Saturday 6 April 2013

Home Once Again.

Hello Everybody,

So sorry I haven't been to faithful to my writing lately. To be honest I have been trying to put it off for a long time. Ever since I have been back I have had a hard time expressing my feelings about the experiences I have had those six months I was away. Maybe I'm not sure what people expect me to say or maybe I'm not sure how to sum it up in just 5 sentences like people expect me to. I know one thing people have been totally amazing since I have come back. I am surprised and amazed on the amount of support I had when I was away. So many people told me that they were praying for me while I was away and I'm sure I felt it. I am so sorry if I have not touched base with everyone yet as I am still trying to get back into the swing of things.

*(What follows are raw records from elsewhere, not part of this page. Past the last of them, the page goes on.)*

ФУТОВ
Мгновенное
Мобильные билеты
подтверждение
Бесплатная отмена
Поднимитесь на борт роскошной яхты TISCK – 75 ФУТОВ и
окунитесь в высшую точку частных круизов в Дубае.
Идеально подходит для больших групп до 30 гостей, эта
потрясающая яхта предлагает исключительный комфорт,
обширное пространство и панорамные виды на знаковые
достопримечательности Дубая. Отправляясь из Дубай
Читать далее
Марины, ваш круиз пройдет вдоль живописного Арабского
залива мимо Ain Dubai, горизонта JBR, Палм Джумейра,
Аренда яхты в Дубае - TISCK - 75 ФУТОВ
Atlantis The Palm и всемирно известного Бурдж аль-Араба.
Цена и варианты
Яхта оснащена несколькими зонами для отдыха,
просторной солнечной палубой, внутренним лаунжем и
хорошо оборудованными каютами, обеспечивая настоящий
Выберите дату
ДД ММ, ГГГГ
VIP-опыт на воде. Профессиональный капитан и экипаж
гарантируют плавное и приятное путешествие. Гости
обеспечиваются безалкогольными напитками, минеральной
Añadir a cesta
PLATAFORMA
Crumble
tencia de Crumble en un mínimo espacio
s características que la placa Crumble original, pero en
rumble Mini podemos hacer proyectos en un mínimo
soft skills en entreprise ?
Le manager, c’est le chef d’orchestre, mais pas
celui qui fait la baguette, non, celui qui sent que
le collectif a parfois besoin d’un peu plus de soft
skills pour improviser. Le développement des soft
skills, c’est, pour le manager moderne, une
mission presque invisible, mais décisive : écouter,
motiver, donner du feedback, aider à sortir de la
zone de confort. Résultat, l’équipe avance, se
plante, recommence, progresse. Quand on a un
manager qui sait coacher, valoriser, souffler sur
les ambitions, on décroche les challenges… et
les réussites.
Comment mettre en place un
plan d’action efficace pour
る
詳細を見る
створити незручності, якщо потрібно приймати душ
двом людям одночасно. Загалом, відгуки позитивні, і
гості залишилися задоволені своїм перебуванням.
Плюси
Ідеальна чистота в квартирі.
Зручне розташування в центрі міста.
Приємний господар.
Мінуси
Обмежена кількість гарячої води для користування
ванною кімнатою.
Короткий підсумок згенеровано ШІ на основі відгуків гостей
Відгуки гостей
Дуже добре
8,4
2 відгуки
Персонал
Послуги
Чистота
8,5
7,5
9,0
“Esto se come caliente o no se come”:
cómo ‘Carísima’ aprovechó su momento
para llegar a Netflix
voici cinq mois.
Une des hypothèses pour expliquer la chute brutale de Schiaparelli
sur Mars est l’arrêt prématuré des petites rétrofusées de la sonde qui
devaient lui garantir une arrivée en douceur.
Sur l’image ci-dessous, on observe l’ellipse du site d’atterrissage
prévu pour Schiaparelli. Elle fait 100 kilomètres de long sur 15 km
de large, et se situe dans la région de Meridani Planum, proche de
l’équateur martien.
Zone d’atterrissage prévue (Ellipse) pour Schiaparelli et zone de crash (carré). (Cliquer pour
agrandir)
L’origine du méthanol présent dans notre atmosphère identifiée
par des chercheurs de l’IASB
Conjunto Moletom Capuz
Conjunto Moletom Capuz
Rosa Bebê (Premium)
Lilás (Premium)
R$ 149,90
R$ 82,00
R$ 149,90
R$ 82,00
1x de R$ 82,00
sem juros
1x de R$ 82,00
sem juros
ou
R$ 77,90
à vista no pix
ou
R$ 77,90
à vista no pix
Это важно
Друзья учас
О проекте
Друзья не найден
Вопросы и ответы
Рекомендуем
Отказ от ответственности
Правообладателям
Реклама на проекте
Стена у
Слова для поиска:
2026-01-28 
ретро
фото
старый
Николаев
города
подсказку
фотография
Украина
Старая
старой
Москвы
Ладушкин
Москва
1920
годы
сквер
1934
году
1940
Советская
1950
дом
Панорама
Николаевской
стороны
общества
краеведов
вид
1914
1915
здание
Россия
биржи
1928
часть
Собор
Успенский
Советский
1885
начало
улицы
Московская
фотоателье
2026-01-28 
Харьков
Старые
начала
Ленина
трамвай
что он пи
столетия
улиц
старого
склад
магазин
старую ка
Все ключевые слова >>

Many missionaries have told  me that transitioning back into your culture is quite difficult but I thankfully have not felt that way. Maybe it helped that when I got back I had to work on a major research project of the kabary-Malagasy speech making. That kept me busy for at least two weeks. I was able to reflect on the culture through this paper in ways that I could not express in words out loud. If anyone wants a copy of it just email me and I will send it to you. I was also able to spend a little time at my grandparents house and they seemed to quite enjoy hearing about some of the differences of Malagasy culture and Canadian culture. I can express my words better if people ask specific questions instead of general questions like, 'tell me about Malagasy culture'. And I'm thinking 'oh man where do I begin'. I was also afraid to talk to people about my trip because I thought people would expect me to tell them what I all achieved while being there. I felt like this trip was like a trail and error kind of thing. I didn't know where God wanted me to use my talents or what that would look like for me. I just knew I had to try and get my feet wet one way or another. The good thing is that AIM gave me a ministry to focus on but I also had time to explore other ministries on weekends. The point is I don't think I accomplished anything actually but what God accomplished well words can't even express. I think more than anything God worked through my heart; showed me my sins, my weaknesses, and my dependence on him. He definatly confirmed my call to be a missionary even through during the most difficult moments of my time. I am sorry if this bog is a little on the choppy side; I guess all my thoughts are scattered inside my head. Thanks for reading my blog while I was away; it really feels like all of you shared in my journey with me. Praise the Lord for all he has done and will do to come!